Gong Sekati dan syiar Islam[sunting | sunting sumber]

Gong Sekati erat kaitannya dengan syiar Islam terutama pada masa Wali Sanga sebut saja satu diantaranya adalah Gong Sukahati (bahasa Indonesia: gamelan Sekati), di masa lalu masyarakat Cirebon banyak yang ingin melihat pertunjukan gong Sekati dikarenakan gong (bahasa Indonesia: gamelan) merupakan kesenian yang sangat diminati, diceritakan bahwa pada masa tersebut para wali memperkenankan masyarakat untuk melihat pertunjukan gong sekati dengan syarat membaca dua kalimat syahadat terlebih dahulu tanpa harus diyakini isinya, setelah masuk pada pagelaran gong sekati masyarakat kemudian diperkenalkan dengan dunia Islam melalui lakon-lakon (bahasa Indonesia: Cerita) yang dibawakan, pada babak yang disertai lakon inilah para wali menjelaskan tentang Islam, Keislaman dan inti dari ajarannya, bagi masyarakat yang kemudian menemukan kecocokan dengan ajaran Islam dan memutuskan untuk memeluk agama Islam, mereka kemudian mengucapkan dua kalimat syahadat dengan penuh pemaknaan bahwa tuhan yang menaungi alam semesta hanya ada satu saja yaitu Allah swt dan nabi Muhammad diutus sebagai rasulnya bagi seluruh umat manusia.

أشهد أن لا اله الا الله وأشهد ان محمد رسول
Asyhadu an-laa ilaaha illallaah Wa asyhadu anna Muhammadan rasuulullaah
Saya bersaksi bahwa tiada Tuhan selain Allah dan saya bersaksi bahwa Muhammad adalah rasul (utusan) Allah.

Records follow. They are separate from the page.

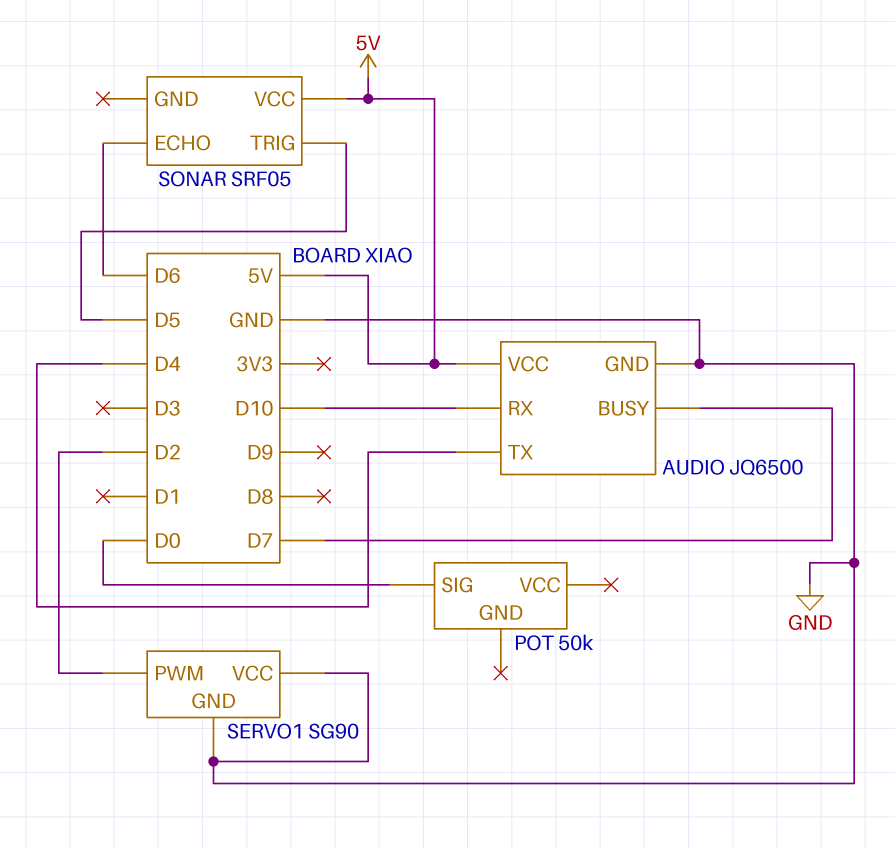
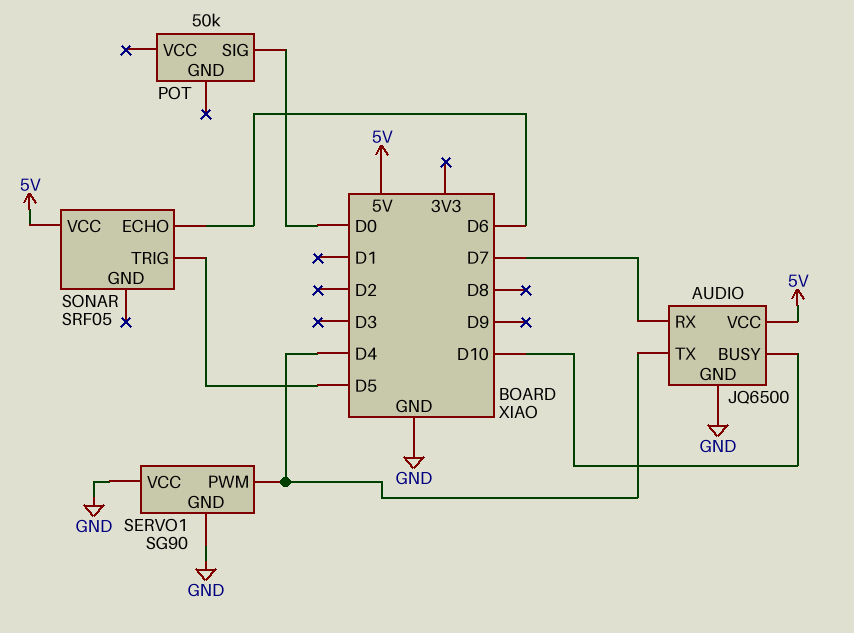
AUDIO pin BUSY: D7 -> D10
AUDIO pin RX: D10 -> D7
SERVO1 pin PWM: D2 -> D4

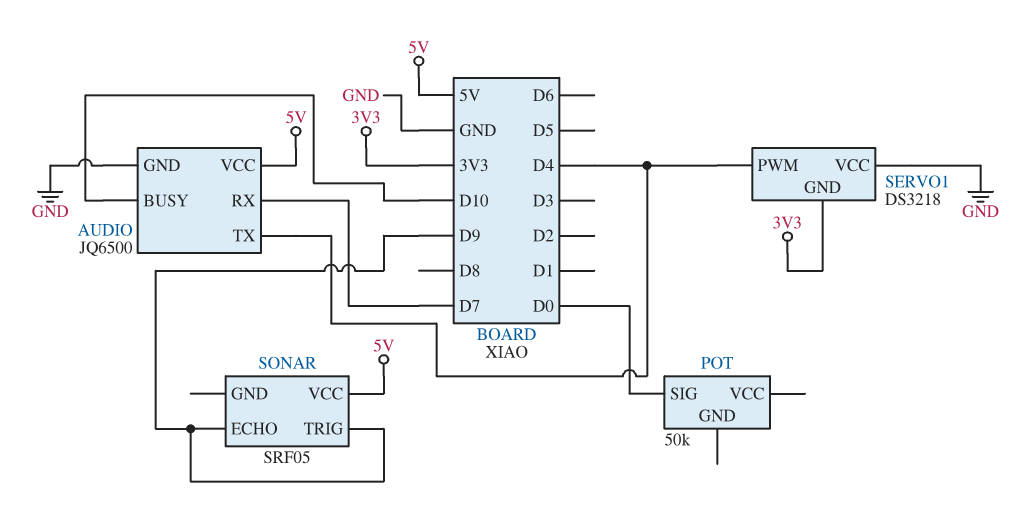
SERVO1: SG90 -> DS3218
SERVO1 pin GND: GND -> 3V3
SONAR pin ECHO: D6 -> D9
SONAR pin TRIG: D5 -> D9

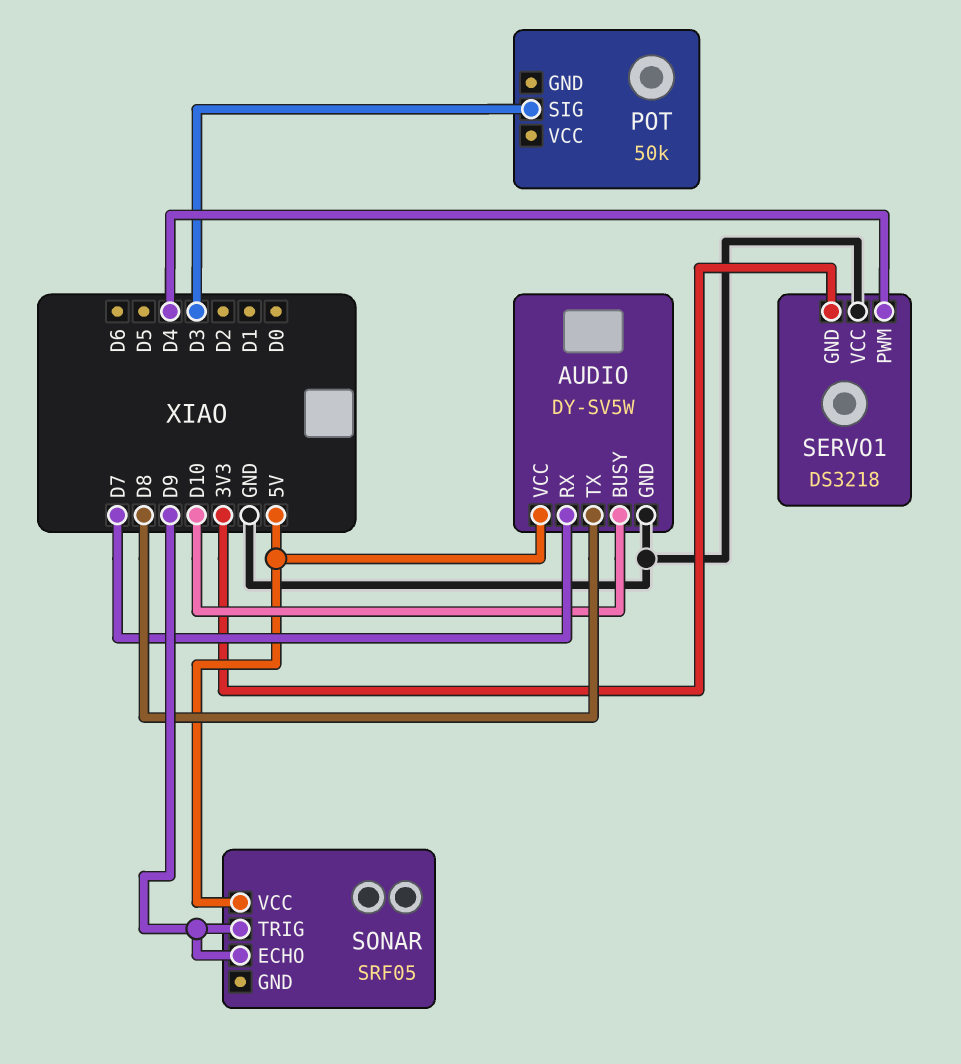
AUDIO: JQ6500 -> DY-SV5W
AUDIO pin TX: D4 -> D8
POT pin SIG: D0 -> D3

Pendekatan ini dilakukan untuk memenuhi unsur syariah bahwa tidak boleh memaksa seseorang untuk memeluk agama Islam dan yang diperbolehkan adalah mengajarkan perihal keislaman kepada mereka. sesuai dengan keterangan dari Al-qur'an dan Hadist.

لَا إكْرَاه فِي الدِّين قَدْ تَبَيَّنَ الرُّشْد مِنْ الْغَيّ
Tidak ada paksaan dalam memeluk agama. Sungguh telah jelas antara kebenaran dan kesesatan
(QS. Al Baqarah: 256)

أَفَلَا يَتَدَبَّرُونَ الْقُرْآنَ وَلَوْ كَانَ مِنْ عِنْدِ غَيْرِ اللَّهِ لَوَجَدُوا فِيهِ اخْتِلَافًا كَثِيرًا
Apakah kalian tidak mentadabburi (mengkaji) Al Qur’an? Andaikan Al Qu’an bukan diturunkan dari sisi Allah, tentu akan banyak pertentangan di dalamnya
(QS. An Nisa: 82)

كَانَ غُلاَمٌ يَهُودِىٌّ يَخْدُمُ النَّبِىَّ – صلى الله عليه وسلم – فَمَرِضَ ، فَأَتَاهُ النَّبِىُّ – صلى الله عليه وسلم – يَعُودُهُ ، فَقَعَدَ عِنْدَ رَأْسِهِ فَقَالَ لَهُ « أَسْلِمْ » . فَنَظَرَ إِلَى أَبِيهِ وَهْوَ عِنْدَهُ فَقَالَ لَهُ أَطِعْ أَبَا الْقَاسِمِ – صلى الله عليه وسلم – . فَأَسْلَمَ ، فَخَرَجَ النَّبِىُّ – صلى الله عليه وسلم – وَهْوَ يَقُولُ الْحَمْدُ لِلَّهِ الَّذِى أَنْقَذَهُ مِنَ النَّارِ

Dulu pernah ada seorang anak kecil Yahudi yang mengabdi pada Nabi shallallahu ‘alaihi wa sallam, lalu suatu saat ia sakit. Nabi shallallahu ‘alaihi wa sallam lantas menjenguknya. Dia duduk di dekat kepalanya, lalu dia mengatakan, “Masuklah Islam.” Kemudian anak kecil itu melihat ayahnya yang berada di sisinya. Lalu ayahnya mengatakan, “Taatilah Abal Qosim (yaitu Rasulullah) –shallallahu ‘alaihi wa sallam-”. Akhirnya anak Yahudi tersebut masuk Islam. Kemudian Nabi shallallahu ‘alaihi wa sallam keluar dari rumahnya dan berkata, “Segala puji bagi Allah yang telah menyelamatkan anak tersebut dari siksa neraka.
(HR. Bukhari no. 1356)

Pemaknaan bahwa mereka yang telah memutuskan untuk memeluk Islam adalah orang-orang telah tercerahkan dan kelak akan memperoleh kebahagiaan dunia dan akhirat inilah yang selaras dengan makna nama Sukahati tersebut yang berarti (kebahagiaan karena ikhlas)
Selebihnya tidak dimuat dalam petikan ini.